▶ What to produce: Give back each line of the data exactly as it reads, minus the pictures.

▶ Data excerpt:
_ _ _

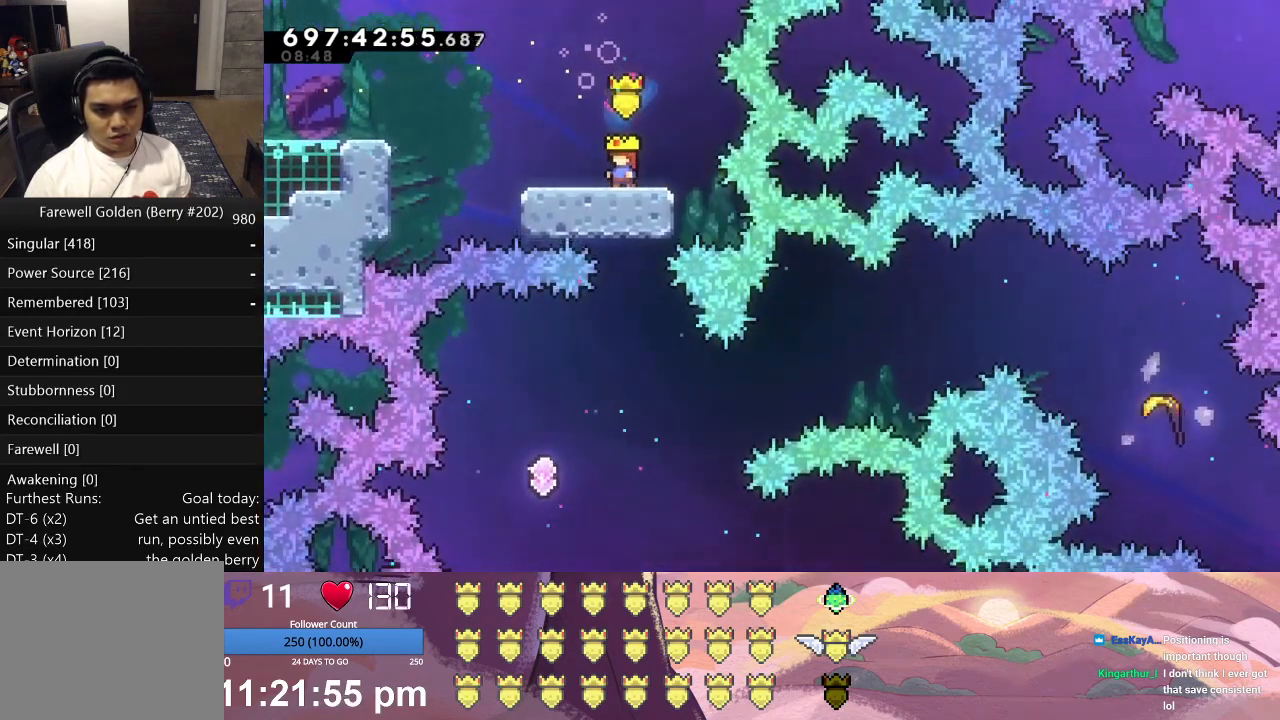
{"buttons": ["DPAD_LEFT"], "left_stick": "center", "events": [[500, "DPAD_LEFT", "down"]]}
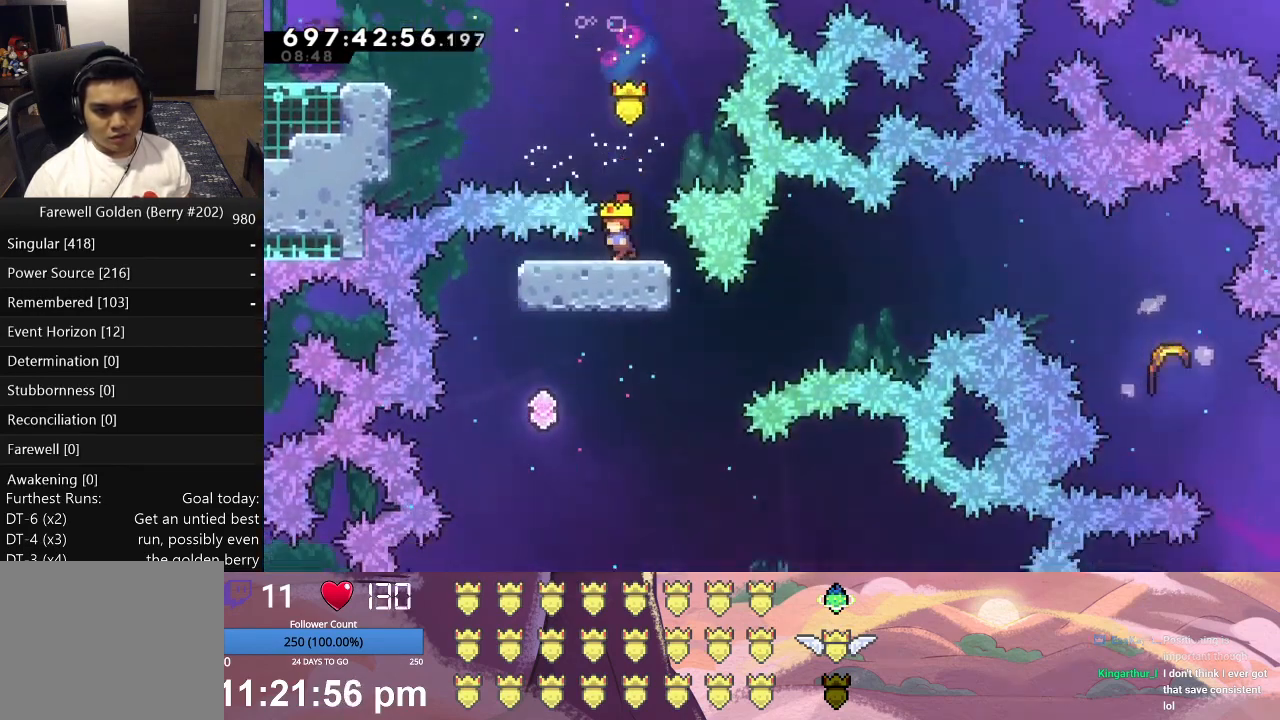
{"buttons": ["L1", "DPAD_UP", "DPAD_RIGHT"], "left_stick": "center", "events": [[267, "DPAD_LEFT", "up"], [367, "DPAD_RIGHT", "down"], [367, "DPAD_UP", "down"], [367, "L1", "down"]]}
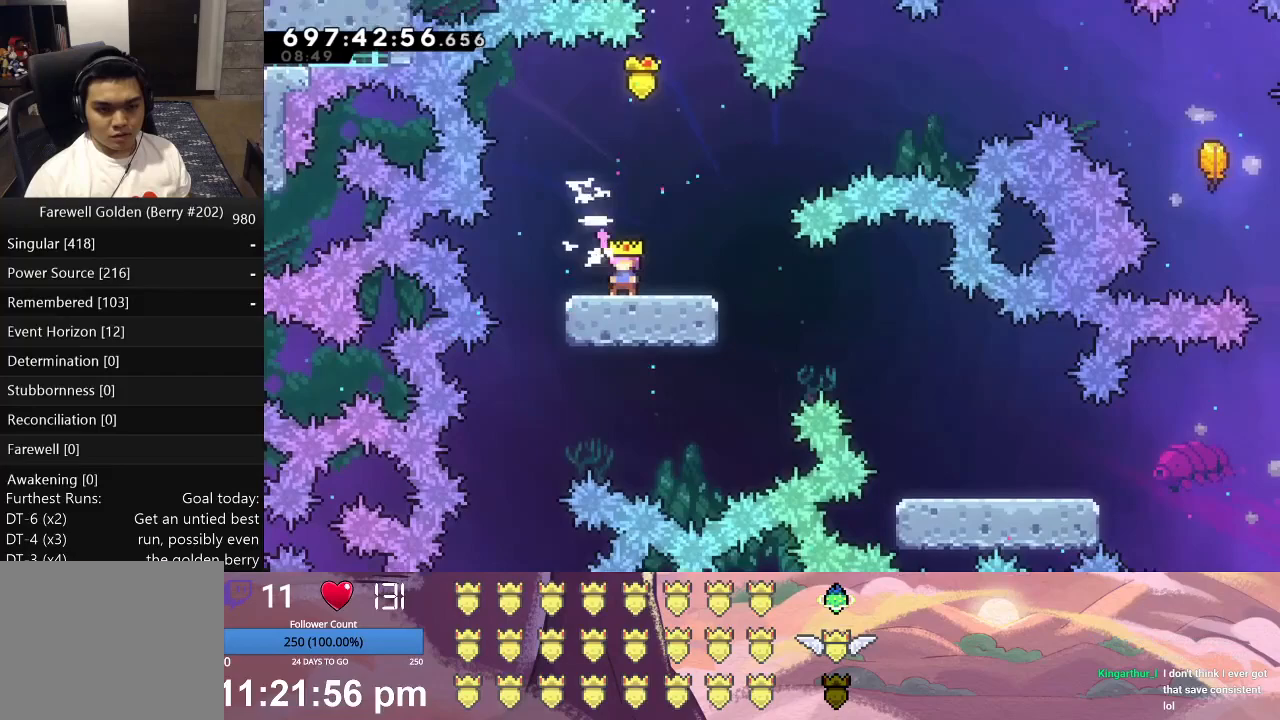
{"buttons": ["X", "L1", "DPAD_UP", "DPAD_RIGHT"], "left_stick": "center", "events": [[233, "X", "down"]]}
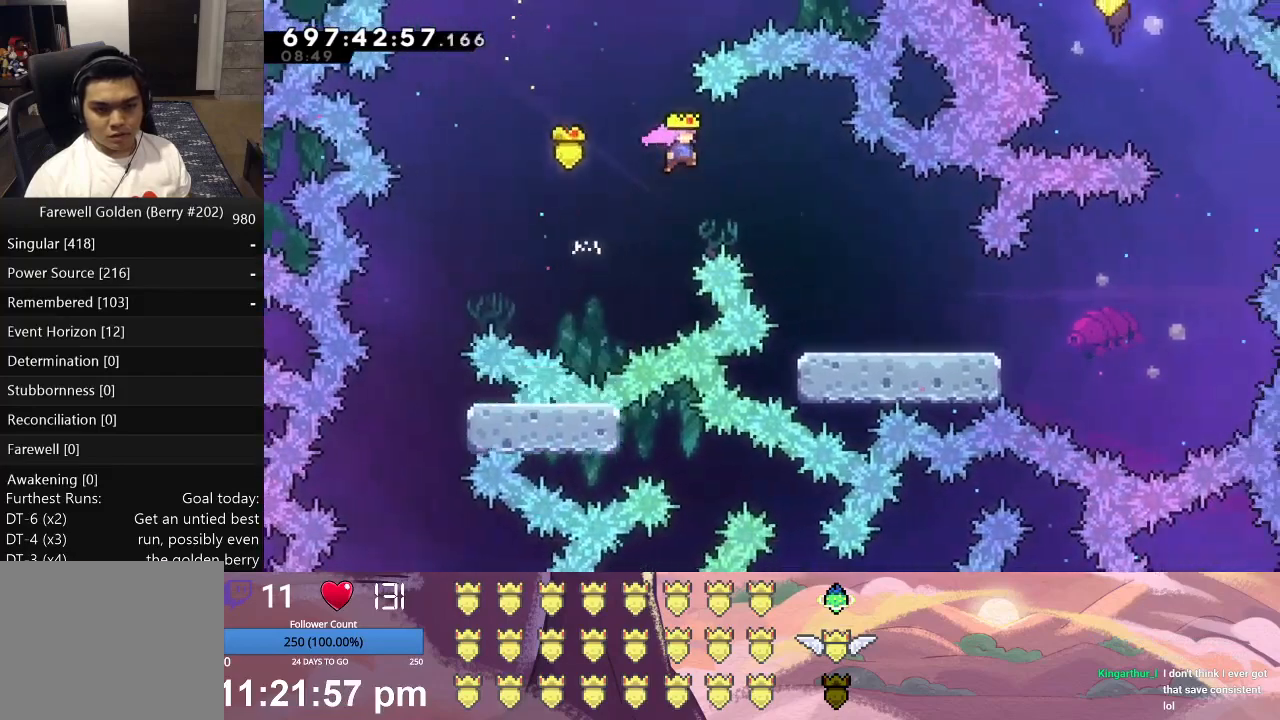
{"buttons": ["L1", "DPAD_UP", "DPAD_RIGHT"], "left_stick": "center", "events": [[500, "X", "up"]]}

_ _ _

▶ Answer to the exercise:
{"buttons": ["DPAD_LEFT"], "left_stick": "center", "events": [[500, "DPAD_LEFT", "down"]]}
{"buttons": ["L1", "DPAD_UP", "DPAD_RIGHT"], "left_stick": "center", "events": [[267, "DPAD_LEFT", "up"], [367, "DPAD_RIGHT", "down"], [367, "DPAD_UP", "down"], [367, "L1", "down"]]}
{"buttons": ["X", "L1", "DPAD_UP", "DPAD_RIGHT"], "left_stick": "center", "events": [[233, "X", "down"]]}
{"buttons": ["L1", "DPAD_UP", "DPAD_RIGHT"], "left_stick": "center", "events": [[500, "X", "up"]]}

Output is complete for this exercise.